L’avocat Me Prosper Farama est remonté. Il ne comprend pas pourquoi « le procureur pense que la place de Hervé Ouattara, de Marcel Tankoano, de Mamadou Drabo, d’Abdoul Karim Baguian dit Lotha et d’Adama Tiendrebeogo dit Colonel, c’est la prison. C’est comme si on disait à ces gens, on ne peut pas combattre les terroristes, mais vous, on va vous combattre. Et comment ? On va vous foutre en prison. » Selon l’avocat, les poursuites initiées par le procureur sont mal à propos, mal orientées et mal dirigées. « Le procureur a dit de moraliser la vie publique. Si moralisation, il doit y avoir, elle doit être dirigée vers ceux qui ont laissé mourir 50 de nos frères au front en une journée avec la faim au ventre. Dans l’histoire d’aucune guerre au monde j’ai entendu qu’on a laissé des combattants mourir dans la faim. C’est une non-assistance à personne en danger. J’aurais applaudi le procureur qu’il avait initié des poursuites pour ces laxismes au sommet sous de fond de non-assistance à personne à danger », a dénoncé l’avocat.
Pour Me Farama, les infractions reprochées à ses clients ne sont pas caractérisées. Il prie le tribunal de relaxer les cinq jeunes détenus à la Maison d’arrêt et de correction de Ouagadougou depuis au moins une semaine. A l’écouter, « les manifestants ont été à la mairie de déposer leur déclaration. La mairie a refusé de réceptionner la déclaration. Pourtant nous ne sommes plus dans un régime d’autorisation mais dans un régime de déclaration. Le parquet dit que d’une façon ou d’une autre, les organisateurs de la marche ont eu vent de l’interdiction. Mais nous nous disons que d’une façon ou d’une autre la mairie a eu vent de la déclaration. En droit, une interdiction qui se fait sans la forme s’appelle la répression. »
« Ayez de l’estime pour les organisations de la société »

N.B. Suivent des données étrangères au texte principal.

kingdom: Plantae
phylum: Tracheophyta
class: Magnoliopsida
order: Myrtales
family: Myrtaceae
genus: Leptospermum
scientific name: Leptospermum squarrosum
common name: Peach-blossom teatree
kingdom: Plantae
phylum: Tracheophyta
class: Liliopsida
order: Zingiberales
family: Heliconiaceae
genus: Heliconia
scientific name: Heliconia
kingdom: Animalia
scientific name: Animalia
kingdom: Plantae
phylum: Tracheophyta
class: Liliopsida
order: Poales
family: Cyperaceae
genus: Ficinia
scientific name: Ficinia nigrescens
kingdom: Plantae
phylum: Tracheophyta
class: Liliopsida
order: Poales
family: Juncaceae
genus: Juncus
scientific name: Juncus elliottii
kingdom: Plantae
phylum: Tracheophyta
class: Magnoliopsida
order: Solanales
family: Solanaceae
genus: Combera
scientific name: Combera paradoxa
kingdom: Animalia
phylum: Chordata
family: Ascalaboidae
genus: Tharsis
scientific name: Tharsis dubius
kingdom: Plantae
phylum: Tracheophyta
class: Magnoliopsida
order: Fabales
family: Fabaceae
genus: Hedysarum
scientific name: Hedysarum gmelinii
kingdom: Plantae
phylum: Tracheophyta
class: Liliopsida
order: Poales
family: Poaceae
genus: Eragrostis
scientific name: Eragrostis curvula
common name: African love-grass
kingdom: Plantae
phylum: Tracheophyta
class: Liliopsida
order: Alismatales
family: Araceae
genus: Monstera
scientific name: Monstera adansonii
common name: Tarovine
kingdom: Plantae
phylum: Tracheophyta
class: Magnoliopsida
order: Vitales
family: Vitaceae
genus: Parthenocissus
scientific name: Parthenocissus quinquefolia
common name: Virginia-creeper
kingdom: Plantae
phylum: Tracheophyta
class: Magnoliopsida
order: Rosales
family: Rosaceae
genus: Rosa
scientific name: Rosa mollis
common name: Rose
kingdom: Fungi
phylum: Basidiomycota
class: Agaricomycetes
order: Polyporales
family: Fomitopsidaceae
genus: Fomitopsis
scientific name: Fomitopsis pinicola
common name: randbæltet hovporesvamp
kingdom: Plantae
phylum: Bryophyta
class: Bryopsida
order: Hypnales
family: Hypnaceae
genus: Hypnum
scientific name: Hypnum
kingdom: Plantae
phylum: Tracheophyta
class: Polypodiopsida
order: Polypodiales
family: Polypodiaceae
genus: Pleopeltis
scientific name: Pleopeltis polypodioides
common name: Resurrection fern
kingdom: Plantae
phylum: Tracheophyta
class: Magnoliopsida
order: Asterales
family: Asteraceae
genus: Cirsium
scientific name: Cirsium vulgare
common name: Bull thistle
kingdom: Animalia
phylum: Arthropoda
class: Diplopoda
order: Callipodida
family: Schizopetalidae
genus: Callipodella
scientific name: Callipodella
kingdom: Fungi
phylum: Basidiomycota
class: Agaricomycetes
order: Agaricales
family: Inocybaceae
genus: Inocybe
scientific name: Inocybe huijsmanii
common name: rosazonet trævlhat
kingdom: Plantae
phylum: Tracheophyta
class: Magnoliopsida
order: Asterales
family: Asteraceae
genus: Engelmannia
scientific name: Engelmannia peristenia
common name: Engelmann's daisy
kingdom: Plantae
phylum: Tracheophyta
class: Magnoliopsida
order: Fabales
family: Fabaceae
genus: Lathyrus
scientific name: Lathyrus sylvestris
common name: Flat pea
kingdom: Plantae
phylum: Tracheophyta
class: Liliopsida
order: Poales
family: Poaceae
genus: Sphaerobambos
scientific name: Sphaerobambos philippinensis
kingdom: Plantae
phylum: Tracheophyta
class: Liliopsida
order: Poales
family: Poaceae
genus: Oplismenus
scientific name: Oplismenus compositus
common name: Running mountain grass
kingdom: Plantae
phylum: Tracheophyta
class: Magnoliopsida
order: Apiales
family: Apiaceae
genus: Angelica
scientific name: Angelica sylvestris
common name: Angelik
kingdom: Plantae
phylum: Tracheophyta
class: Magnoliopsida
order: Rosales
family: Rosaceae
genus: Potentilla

Sur les casses, Me Prosper Farama note que dans le dossier aucun élément ne fait état de ces dégradations. Il a appelé les Burkinabè à avoir de l’estime pour les manifestants. Car, « au moins grâce à eux, on a changé de gouvernement. Je ne dis pas que ce gouvernement pourra sortir le Burkina Faso de l’ornière mais de par leur action, on a eu un nouveau gouvernement. »
Son confrère Me Paul Keré a également plaidé la relaxe pure et simple pour les prévenus. « Le droit de manifester, souligne-t-il, a été décreté par la constitution. Abordant la question des casses, est-ce qu’il y a un élément dans le dossier qui rattache des casses à nos clients. Assurément non. Vous allez donc les relaxer au bénéfice du doute. Ces leaders de la société civile se battent pour nous. A la suite de la marche, le Premier ministre a été changé, le gouvernement a été changé. C’est déjà quelque chose. 18 mois de prison pour des gens qui n’ont jamais été condamnés ? Quand même. Relaxez-les. Vous ne le regretterez pas. Dans ce dossier, l’autorité politique veut manger son piment dans la bouche du parquet. Mais pas vous. Jugez les faits », argumente vigoureusement l’avocat Paul Keré.